→ RECORD EXCERPTS:
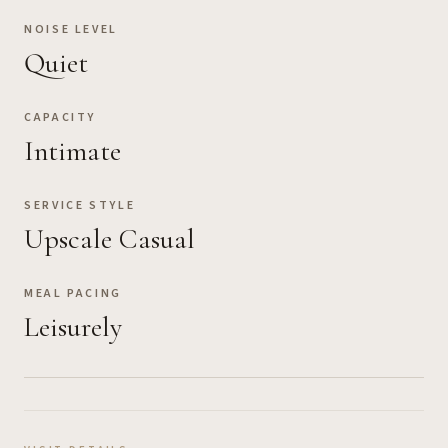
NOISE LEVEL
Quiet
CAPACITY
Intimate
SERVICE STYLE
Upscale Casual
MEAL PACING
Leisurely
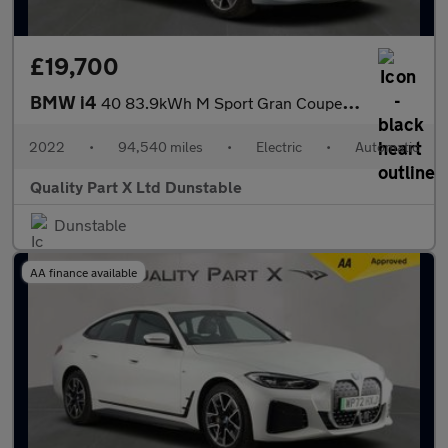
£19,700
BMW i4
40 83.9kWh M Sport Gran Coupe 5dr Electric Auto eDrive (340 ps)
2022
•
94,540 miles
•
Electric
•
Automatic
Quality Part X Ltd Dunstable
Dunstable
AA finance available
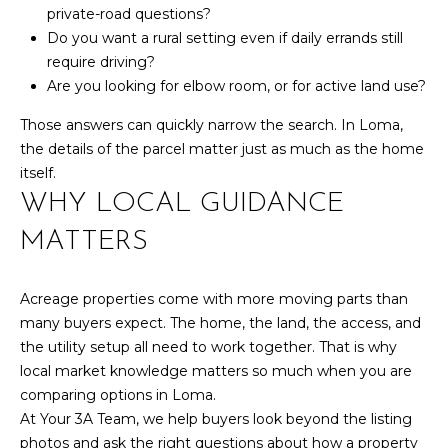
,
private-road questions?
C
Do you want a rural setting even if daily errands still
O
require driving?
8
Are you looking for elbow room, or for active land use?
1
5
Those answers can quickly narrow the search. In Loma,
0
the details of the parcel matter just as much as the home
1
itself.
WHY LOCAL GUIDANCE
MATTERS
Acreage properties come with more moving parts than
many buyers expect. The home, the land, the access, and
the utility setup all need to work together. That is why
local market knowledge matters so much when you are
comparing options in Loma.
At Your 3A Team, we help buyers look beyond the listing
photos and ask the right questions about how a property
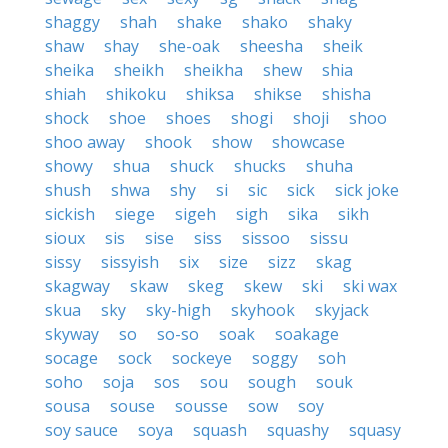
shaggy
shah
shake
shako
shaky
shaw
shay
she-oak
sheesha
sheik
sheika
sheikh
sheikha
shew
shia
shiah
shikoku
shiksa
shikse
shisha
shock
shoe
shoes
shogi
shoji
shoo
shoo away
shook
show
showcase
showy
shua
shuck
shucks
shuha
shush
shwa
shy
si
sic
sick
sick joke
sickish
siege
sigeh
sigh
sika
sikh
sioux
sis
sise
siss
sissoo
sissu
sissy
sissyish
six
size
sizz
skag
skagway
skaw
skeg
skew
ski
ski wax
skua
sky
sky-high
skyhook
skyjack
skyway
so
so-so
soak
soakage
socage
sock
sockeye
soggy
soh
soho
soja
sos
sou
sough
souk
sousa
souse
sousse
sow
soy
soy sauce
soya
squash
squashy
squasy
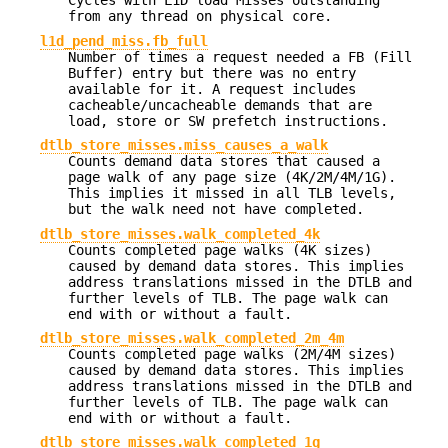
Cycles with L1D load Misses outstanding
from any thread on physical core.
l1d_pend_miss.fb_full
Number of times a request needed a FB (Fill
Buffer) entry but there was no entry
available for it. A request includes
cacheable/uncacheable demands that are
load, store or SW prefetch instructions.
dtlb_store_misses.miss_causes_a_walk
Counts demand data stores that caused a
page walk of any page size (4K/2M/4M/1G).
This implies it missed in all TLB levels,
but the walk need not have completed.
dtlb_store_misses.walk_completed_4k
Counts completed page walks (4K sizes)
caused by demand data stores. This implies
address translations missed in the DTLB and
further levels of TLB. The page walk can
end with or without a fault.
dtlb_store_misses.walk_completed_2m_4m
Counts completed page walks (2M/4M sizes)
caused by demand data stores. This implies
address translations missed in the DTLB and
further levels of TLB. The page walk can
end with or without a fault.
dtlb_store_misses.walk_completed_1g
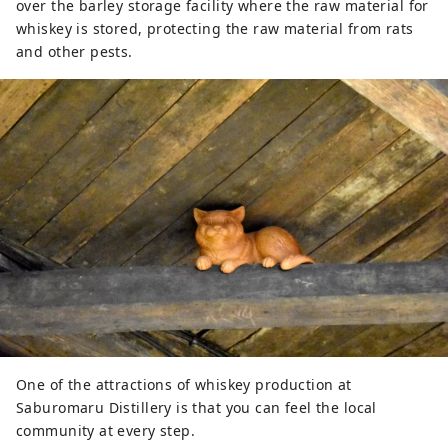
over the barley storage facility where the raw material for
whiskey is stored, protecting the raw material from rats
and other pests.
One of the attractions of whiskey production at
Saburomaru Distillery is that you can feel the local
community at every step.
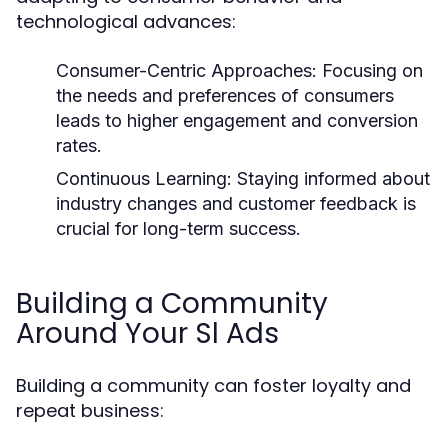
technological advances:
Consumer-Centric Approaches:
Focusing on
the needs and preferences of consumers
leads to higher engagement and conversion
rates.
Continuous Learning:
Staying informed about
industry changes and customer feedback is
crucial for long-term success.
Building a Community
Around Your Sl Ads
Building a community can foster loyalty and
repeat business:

→ INSTRUCTIONS FOR THE TASK: Retype all the entries word for word; the pictures stay out.

→ RESPONSE:
NOISE LEVEL
Quiet
CAPACITY
Intimate
SERVICE STYLE
Upscale Casual
MEAL PACING
Leisurely
£19,700
BMW i4
40 83.9kWh M Sport Gran Coupe 5dr Electric Auto eDrive (340 ps)
2022
•
94,540 miles
•
Electric
•
Automatic
Quality Part X Ltd Dunstable
Dunstable
AA finance available
,
private-road questions?
C
Do you want a rural setting even if daily errands still
O
require driving?
8
Are you looking for elbow room, or for active land use?
1
5
Those answers can quickly narrow the search. In Loma,
0
the details of the parcel matter just as much as the home
1
itself.
WHY LOCAL GUIDANCE
MATTERS
Acreage properties come with more moving parts than
many buyers expect. The home, the land, the access, and
the utility setup all need to work together. That is why
local market knowledge matters so much when you are
comparing options in Loma.
At Your 3A Team, we help buyers look beyond the listing
photos and ask the right questions about how a property
shaggy
shah
shake
shako
shaky
shaw
shay
she-oak
sheesha
sheik
sheika
sheikh
sheikha
shew
shia
shiah
shikoku
shiksa
shikse
shisha
shock
shoe
shoes
shogi
shoji
shoo
shoo away
shook
show
showcase
showy
shua
shuck
shucks
shuha
shush
shwa
shy
si
sic
sick
sick joke
sickish
siege
sigeh
sigh
sika
sikh
sioux
sis
sise
siss
sissoo
sissu
sissy
sissyish
six
size
sizz
skag
skagway
skaw
skeg
skew
ski
ski wax
skua
sky
sky-high
skyhook
skyjack
skyway
so
so-so
soak
soakage
socage
sock
sockeye
soggy
soh
soho
soja
sos
sou
sough
souk
sousa
souse
sousse
sow
soy
soy sauce
soya
squash
squashy
squasy
Cycles with L1D load Misses outstanding
from any thread on physical core.
l1d_pend_miss.fb_full
Number of times a request needed a FB (Fill
Buffer) entry but there was no entry
available for it. A request includes
cacheable/uncacheable demands that are
load, store or SW prefetch instructions.
dtlb_store_misses.miss_causes_a_walk
Counts demand data stores that caused a
page walk of any page size (4K/2M/4M/1G).
This implies it missed in all TLB levels,
but the walk need not have completed.
dtlb_store_misses.walk_completed_4k
Counts completed page walks (4K sizes)
caused by demand data stores. This implies
address translations missed in the DTLB and
further levels of TLB. The page walk can
end with or without a fault.
dtlb_store_misses.walk_completed_2m_4m
Counts completed page walks (2M/4M sizes)
caused by demand data stores. This implies
address translations missed in the DTLB and
further levels of TLB. The page walk can
end with or without a fault.
dtlb_store_misses.walk_completed_1g
over the barley storage facility where the raw material for
whiskey is stored, protecting the raw material from rats
and other pests.
One of the attractions of whiskey production at
Saburomaru Distillery is that you can feel the local
community at every step.
technological advances:
Consumer-Centric Approaches:
Focusing on
the needs and preferences of consumers
leads to higher engagement and conversion
rates.
Continuous Learning:
Staying informed about
industry changes and customer feedback is
crucial for long-term success.
Building a Community
Around Your Sl Ads
Building a community can foster loyalty and
repeat business:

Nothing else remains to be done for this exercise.